DATASET EXCERPTS:
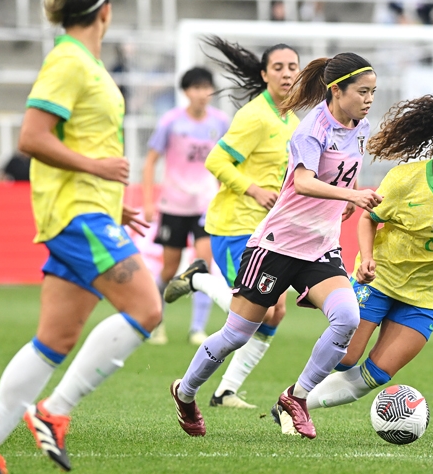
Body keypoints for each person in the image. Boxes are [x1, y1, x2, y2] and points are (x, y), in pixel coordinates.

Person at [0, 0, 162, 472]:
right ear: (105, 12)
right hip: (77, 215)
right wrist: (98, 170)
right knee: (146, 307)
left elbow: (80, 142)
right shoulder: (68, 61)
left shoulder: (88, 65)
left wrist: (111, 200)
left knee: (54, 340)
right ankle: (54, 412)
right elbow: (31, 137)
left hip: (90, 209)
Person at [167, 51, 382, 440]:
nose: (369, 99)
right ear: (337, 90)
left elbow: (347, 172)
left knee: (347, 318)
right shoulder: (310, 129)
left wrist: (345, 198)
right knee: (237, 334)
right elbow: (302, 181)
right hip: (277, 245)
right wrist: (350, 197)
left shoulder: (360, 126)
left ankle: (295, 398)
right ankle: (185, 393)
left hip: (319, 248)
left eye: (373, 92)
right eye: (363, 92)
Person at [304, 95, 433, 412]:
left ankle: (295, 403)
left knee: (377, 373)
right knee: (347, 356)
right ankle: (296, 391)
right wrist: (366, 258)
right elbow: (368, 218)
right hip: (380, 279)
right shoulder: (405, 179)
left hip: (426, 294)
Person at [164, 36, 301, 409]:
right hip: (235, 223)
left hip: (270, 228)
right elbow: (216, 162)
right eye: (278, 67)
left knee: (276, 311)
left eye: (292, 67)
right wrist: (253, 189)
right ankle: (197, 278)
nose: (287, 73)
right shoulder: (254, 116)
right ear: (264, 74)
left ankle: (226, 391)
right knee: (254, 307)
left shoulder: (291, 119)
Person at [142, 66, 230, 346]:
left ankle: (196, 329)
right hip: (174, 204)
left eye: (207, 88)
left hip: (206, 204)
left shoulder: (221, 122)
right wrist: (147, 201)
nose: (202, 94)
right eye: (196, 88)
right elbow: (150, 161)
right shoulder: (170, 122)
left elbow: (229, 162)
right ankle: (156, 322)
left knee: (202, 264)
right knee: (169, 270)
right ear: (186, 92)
--
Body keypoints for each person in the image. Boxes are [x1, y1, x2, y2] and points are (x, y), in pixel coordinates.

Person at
---
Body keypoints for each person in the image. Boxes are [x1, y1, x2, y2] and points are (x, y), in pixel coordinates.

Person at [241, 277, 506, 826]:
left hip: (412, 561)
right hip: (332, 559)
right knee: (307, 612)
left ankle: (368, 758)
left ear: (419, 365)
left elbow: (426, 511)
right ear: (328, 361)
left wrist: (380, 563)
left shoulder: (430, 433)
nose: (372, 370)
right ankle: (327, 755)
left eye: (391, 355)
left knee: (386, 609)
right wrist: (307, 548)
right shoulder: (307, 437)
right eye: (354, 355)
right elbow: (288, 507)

ACTION ITEM:
Using the records above, filter out every line that lacks the string "elbow" and copy the rest.

RESULT OF THE EXERCISE:
left elbow: (80, 142)
right elbow: (31, 137)
left elbow: (347, 172)
right elbow: (302, 181)
right elbow: (368, 218)
right elbow: (216, 162)
right elbow: (150, 161)
left elbow: (229, 162)
left elbow: (426, 511)
right elbow: (288, 507)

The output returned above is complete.